(Extract to read):
┌──

Too often in our medical journey we are reminded of our balancing act. We must maintain a multitude of responsibilities, including a responsibility to ourselves. Within a day, we must study our lectures, read important papers and practice for boards. These tasks don’t include finding the time for any extracurricular activities or interests. We are also constantly told to take that hour and go to the gym or take that night off to see a movie with our loved ones. Yet, while we are reminded to schedule in big breaks, too little emphasis is placed on the small moments of self-care throughout the day. While taking a moment to catch up with a friend or collect one’s thoughts may seem trivial, it is in fact a crucial part of practicing medicine.

└──

(Provided material):
┌──

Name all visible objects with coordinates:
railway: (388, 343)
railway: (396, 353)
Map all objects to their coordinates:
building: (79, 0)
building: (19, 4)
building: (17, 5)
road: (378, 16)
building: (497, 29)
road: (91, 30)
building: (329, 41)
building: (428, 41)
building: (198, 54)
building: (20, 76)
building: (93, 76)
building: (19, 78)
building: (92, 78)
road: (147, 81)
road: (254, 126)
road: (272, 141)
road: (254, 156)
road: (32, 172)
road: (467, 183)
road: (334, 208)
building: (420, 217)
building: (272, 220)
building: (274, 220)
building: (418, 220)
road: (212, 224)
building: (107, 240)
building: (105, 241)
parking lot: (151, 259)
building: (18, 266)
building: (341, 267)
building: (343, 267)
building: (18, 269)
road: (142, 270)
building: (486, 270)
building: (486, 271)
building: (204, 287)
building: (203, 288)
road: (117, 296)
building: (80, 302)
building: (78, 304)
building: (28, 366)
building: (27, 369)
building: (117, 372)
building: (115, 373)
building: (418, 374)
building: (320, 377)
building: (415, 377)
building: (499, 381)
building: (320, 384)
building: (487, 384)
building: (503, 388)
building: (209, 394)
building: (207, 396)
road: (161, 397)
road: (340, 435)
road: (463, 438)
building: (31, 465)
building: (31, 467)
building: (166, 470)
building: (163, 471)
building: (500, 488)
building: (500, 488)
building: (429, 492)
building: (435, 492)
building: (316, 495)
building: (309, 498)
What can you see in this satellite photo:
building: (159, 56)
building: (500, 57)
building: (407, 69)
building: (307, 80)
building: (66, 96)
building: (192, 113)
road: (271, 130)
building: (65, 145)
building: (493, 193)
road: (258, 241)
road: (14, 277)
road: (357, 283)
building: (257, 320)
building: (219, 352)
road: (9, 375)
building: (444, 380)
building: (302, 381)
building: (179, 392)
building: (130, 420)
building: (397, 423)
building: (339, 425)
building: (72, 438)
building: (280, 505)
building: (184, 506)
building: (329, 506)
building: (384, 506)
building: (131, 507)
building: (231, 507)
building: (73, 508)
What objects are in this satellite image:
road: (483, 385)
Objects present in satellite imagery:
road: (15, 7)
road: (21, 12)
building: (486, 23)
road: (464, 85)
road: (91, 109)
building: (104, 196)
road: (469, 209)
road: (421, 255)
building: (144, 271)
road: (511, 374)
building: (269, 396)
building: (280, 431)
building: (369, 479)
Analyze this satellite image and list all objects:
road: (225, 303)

└──

(Action item):
Retype the part of the passage on self-care in medical training starting with "Too often in" and going on through "of practicing medicine.".

(Solution for this exercise):
Too often in our medical journey we are reminded of our balancing act. We must maintain a multitude of responsibilities, including a responsibility to ourselves. Within a day, we must study our lectures, read important papers and practice for boards. These tasks don’t include finding the time for any extracurricular activities or interests. We are also constantly told to take that hour and go to the gym or take that night off to see a movie with our loved ones. Yet, while we are reminded to schedule in big breaks, too little emphasis is placed on the small moments of self-care throughout the day. While taking a moment to catch up with a friend or collect one’s thoughts may seem trivial, it is in fact a crucial part of practicing medicine.